Multiscale modeling approaches that incorporate both molecular- and continuum-level simulations are relatively new. This is mostly due to the rapid rise in computational power in the past two decades that has enabled more efficient simulations, and due to the large-scale world-wide investment in nanoscale research that was initiated around the year 2000. As a consequence, these multiscale modeling efforts are still in their infancy. There are still many aspects of multiscale modeling that will likely experience advancement in the coming years.

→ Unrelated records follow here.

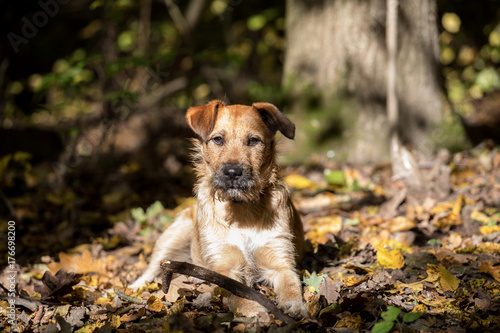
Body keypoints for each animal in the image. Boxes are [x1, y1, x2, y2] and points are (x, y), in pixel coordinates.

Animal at [130, 100, 308, 318]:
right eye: (218, 139)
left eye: (253, 141)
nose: (232, 172)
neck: (241, 210)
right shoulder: (224, 268)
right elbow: (237, 294)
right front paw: (253, 310)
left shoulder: (280, 261)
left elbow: (291, 284)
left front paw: (294, 304)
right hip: (173, 238)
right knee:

Many of the modeling approaches referenced herein have very limited experimental validation. This is partially due to the complicated nature of testing small-scale materials and structures, and due to the relative difficulty of fabricating test specimens of CNT composites. As multiscale modeling approaches become more sophisticated, powerful, and efficient, more reliance will be placed on their predictions for the design of engineering structures. Therefore, it is important that a greater degree of confidence must be established with the models. This will need to be achieved with more rigorous experimental validation attempts. Properly validated and benchmarked multiscale modeling tools will greatly facilitate the overall material design and development process.
Another important future direction for multiscale modeling of CNT composites is the direct modeling of time-dependent behavior. While the continuum-based tools work well for viscoelastic polymer composites whose relaxation times are on the order of seconds, minutes, hours, or days; molecular dynamics simulations of polymers typically can efficiently simulate the molecular behavior only over a span of a nanoseconds, or less. This discrepancy between time scales between tools in multiscale modeling is a fundamental road block that must be eventually cleared to truly model the time-dependent response of CNT–polymer composites.
Although there have been countless journal articles in the past decade that describe multiscale modeling of nanostructured materials, the vast majority of them have focused on crystalline and other highly-ordered materials, such as metals and stand-alone carbon CNTs. By comparison, amorphous materials (e.g. polymers) are much more difficult to model and have thus received significantly less attention by multiscale modelers. Because the molecular structure of amorphous polymers lacks symmetry, simulations are restricted to much smaller systems, and the atomic potentials (force fields) are not generally as accurate as those used for crystalline systems. As a result, there are few publications outside of journal articles that address the multiscale modeling of CNT composites. Those that do address the multiscale modeling of polymer composites only do so briefly. Researchers who are interested in learning more about this field are encouraged to consult some of the journal articles referenced herein as a starting point (Frankland et al., 2003; Odegard et al., 2003; Odegard et al., 2004; Odegard et al., 2005b; Shi et al., 2005; Jiang et al., 2006; Grujicic et al., 2007; Karakasidis and Charitidis, 2007; Mokashi et al., 2007; Liu et al., 2008; Lu et al., 2008; Tserpes et al., 2008; Zeng et al., 2008; Shen, 2009; Takeda et al., 2009).